Takes training patient features as input and outputs trained model for privileged information prediction. Used ML model: KRVFL+ from the paper (P.-B. Zhang and Z.-X. Yang, “A new learning paradigm for random vector functional-link network: Rvfl+,” Neural Networks, vol. 122, pp. 94–105, 2020.)
- All three input .csv or .xlsx files must have the same number of rows (i.e. same number of patients).
- All three input .csv or .xlsx files must have column names indicating feature names.
- All three input .csv or .xlsx files must have "patientId" as the first column and "group" as the second column, indicating patient names and labels respectively.
- [BL_path]: .csv or .xlsx file containing Biological features. Name of file must contain the substring "train_bl".
- [CL_path]: .csv or .xlsx file containing Clinical features. Name of file must contain the substring "train_cl".
- [CT_path]: .csv or .xlsx file containing Condyle Trabecular features and 3D measurement features. Name of file must contain the substring "train_ct".
- [folder_path]: directory to output trained model to.
-
file named "TMJPI_train.mat" that contains the best performing ensemble of models trained from the input features. The file is output to the [folder path] directory
-
file named "TMJPI_train_results.csv" that contains the scores for each evaluation metrixs.
./DSCI_train [BL_path] [CL_path] [CT_path] [folder path]
Takes testing patient features as input and outputs scores and predictions for each testing patient.
- All two input .csv or .xlsx files must have the same number of rows (i.e. same number of patients).
- All two input .csv or .xlsx files must have column names indicating feature names.
- All two input .csv or .xlsx files must have "patientId" as the first column indicating patient names. No "group" column or patient label column should be present.
- The order of features in the test files must be identical to those in training inputs.
- [CL_path]: .csv or .xlsx file containing Clinical features. Name of file must contain the substring "test_cl".

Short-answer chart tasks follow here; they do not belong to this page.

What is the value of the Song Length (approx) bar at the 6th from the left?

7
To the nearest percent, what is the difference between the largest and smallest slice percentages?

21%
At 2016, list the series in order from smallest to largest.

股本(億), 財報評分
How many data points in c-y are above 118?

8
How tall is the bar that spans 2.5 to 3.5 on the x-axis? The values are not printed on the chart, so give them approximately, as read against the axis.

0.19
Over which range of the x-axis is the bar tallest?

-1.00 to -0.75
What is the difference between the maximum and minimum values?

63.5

- [CT_path]: .csv or .xlsx file containing Condyle Trabecular features and 3D measurement features. Name of file must contain the substring "test_ct".

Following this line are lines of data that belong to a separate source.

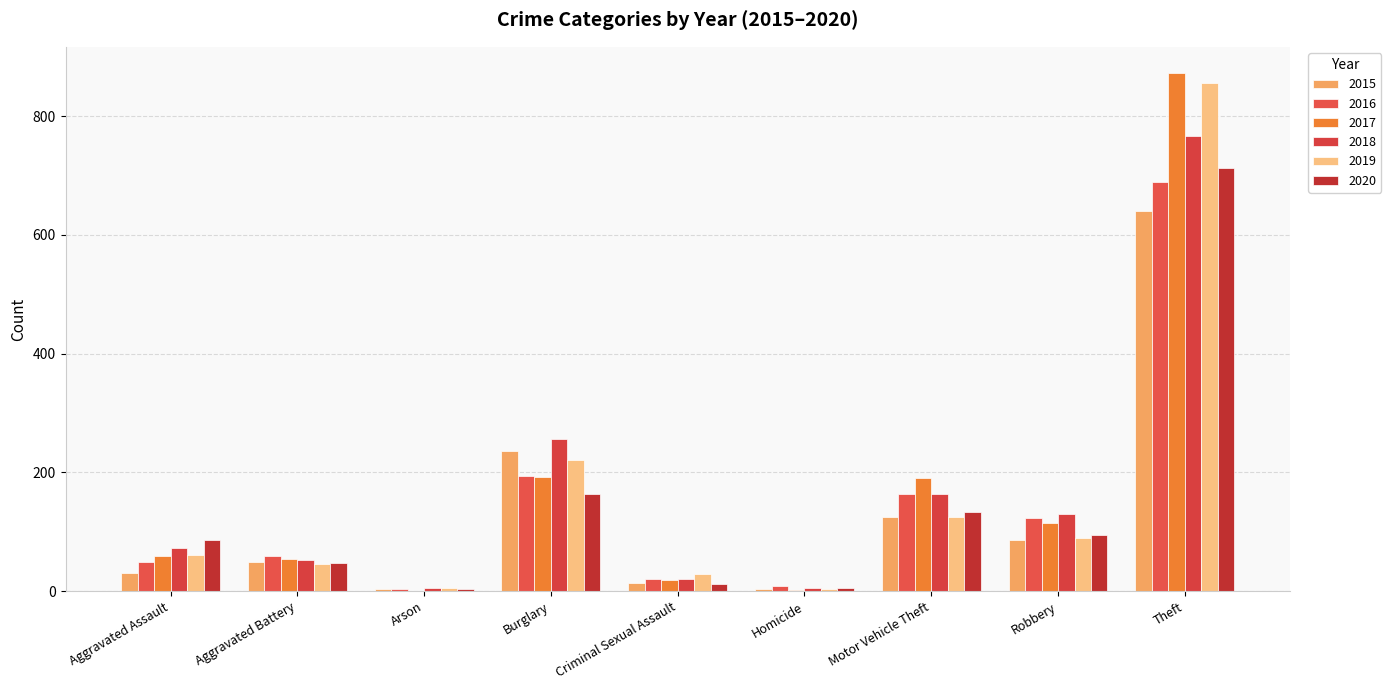

At which category does the chart reach its minimum across all series?

Arson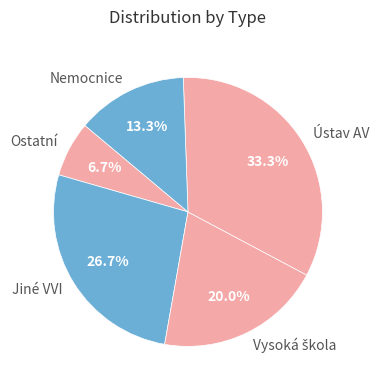

What percentage is NOT represented by Ústav AV?

66.7%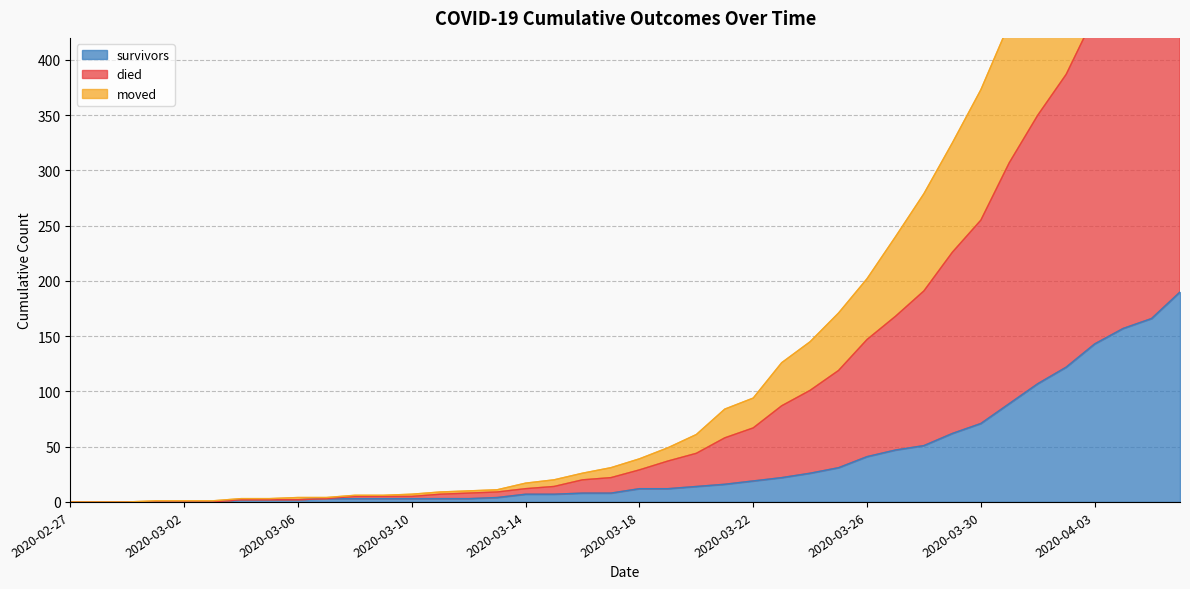

How many lines are shown in the chart?

3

- [model path]: path to previously trained "TMJPI_train.mat" file.
- [folder_path]: directory to output prediction file to.
Files output to [Folder path].
- .mat file named "TMJPI_pred.mat" that contains the model scores and prediction (either 1 or 0 for OA or non-OA) for each testing patient.
- .csv file named "TMJPI_pred.csv" that contains the model scores and prediction (either 1 or 0 for OA or non-OA) for each testing patient.
./DSCI_predict[CL_path] [CT_path] [model path] [folder path]
- One more random seed for repeated cross-validation has been added to TMJPI compared to the published paper. We do 11 times five-fold CV to avoid the edge case in which the half/half model votes for negative and positive.
- We calculated the final prediction score by binarizing the prediction probability with the optimal training threshold in each model. The most frequency category counted for the final prediction result.